--- Your assignment ---
Starting with the line that has "Report the object", retype each line down to the end of the entries below, without leaving any out or adding any.

--- Listed records ---
########
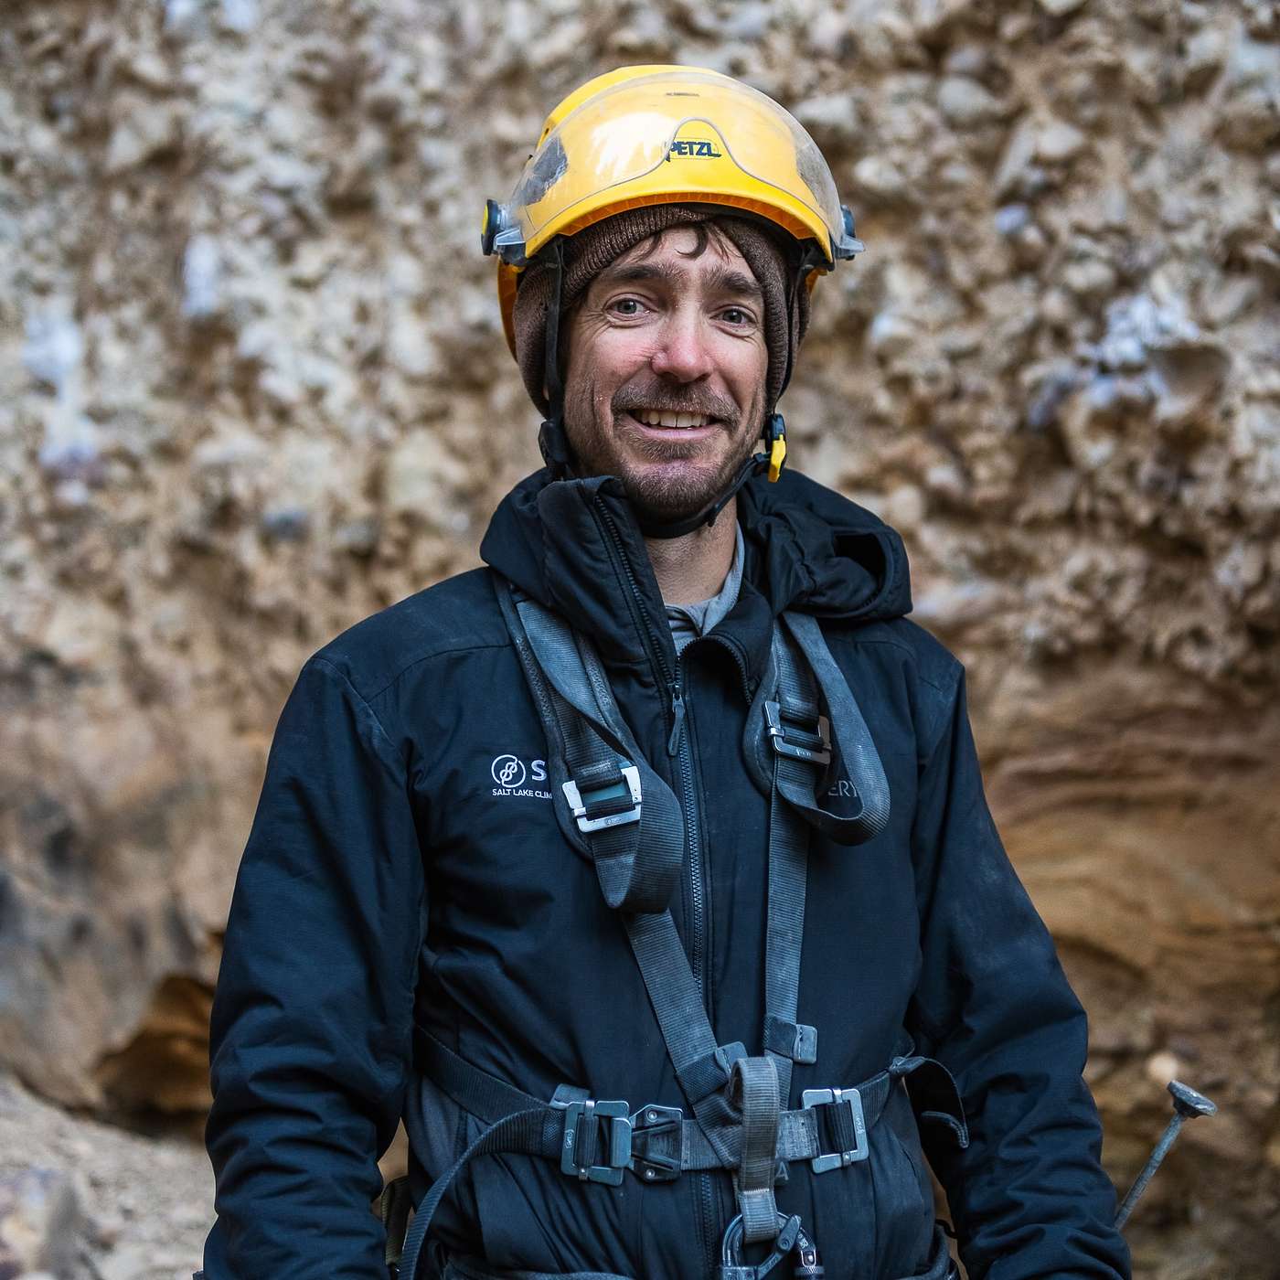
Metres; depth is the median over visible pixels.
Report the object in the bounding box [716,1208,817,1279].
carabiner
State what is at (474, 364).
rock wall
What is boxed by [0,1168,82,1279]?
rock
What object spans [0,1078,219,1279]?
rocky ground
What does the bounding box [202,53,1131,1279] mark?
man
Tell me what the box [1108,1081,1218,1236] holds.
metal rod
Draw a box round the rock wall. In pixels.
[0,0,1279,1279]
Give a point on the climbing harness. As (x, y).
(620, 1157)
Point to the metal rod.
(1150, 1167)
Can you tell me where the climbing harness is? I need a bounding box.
########
--- Result ---
Report the object in the bounding box [716,1208,817,1279].
carabiner
State what is at (474, 364).
rock wall
What is boxed by [0,1168,82,1279]?
rock
What object spans [0,1078,219,1279]?
rocky ground
What does the bounding box [202,53,1131,1279] mark?
man
Tell me what the box [1108,1081,1218,1236] holds.
metal rod
Draw a box round the rock wall. In pixels.
[0,0,1279,1279]
Give a point on the climbing harness. As (x, y).
(620, 1157)
Point to the metal rod.
(1150, 1167)
Can you tell me where the climbing harness is? I need a bounding box.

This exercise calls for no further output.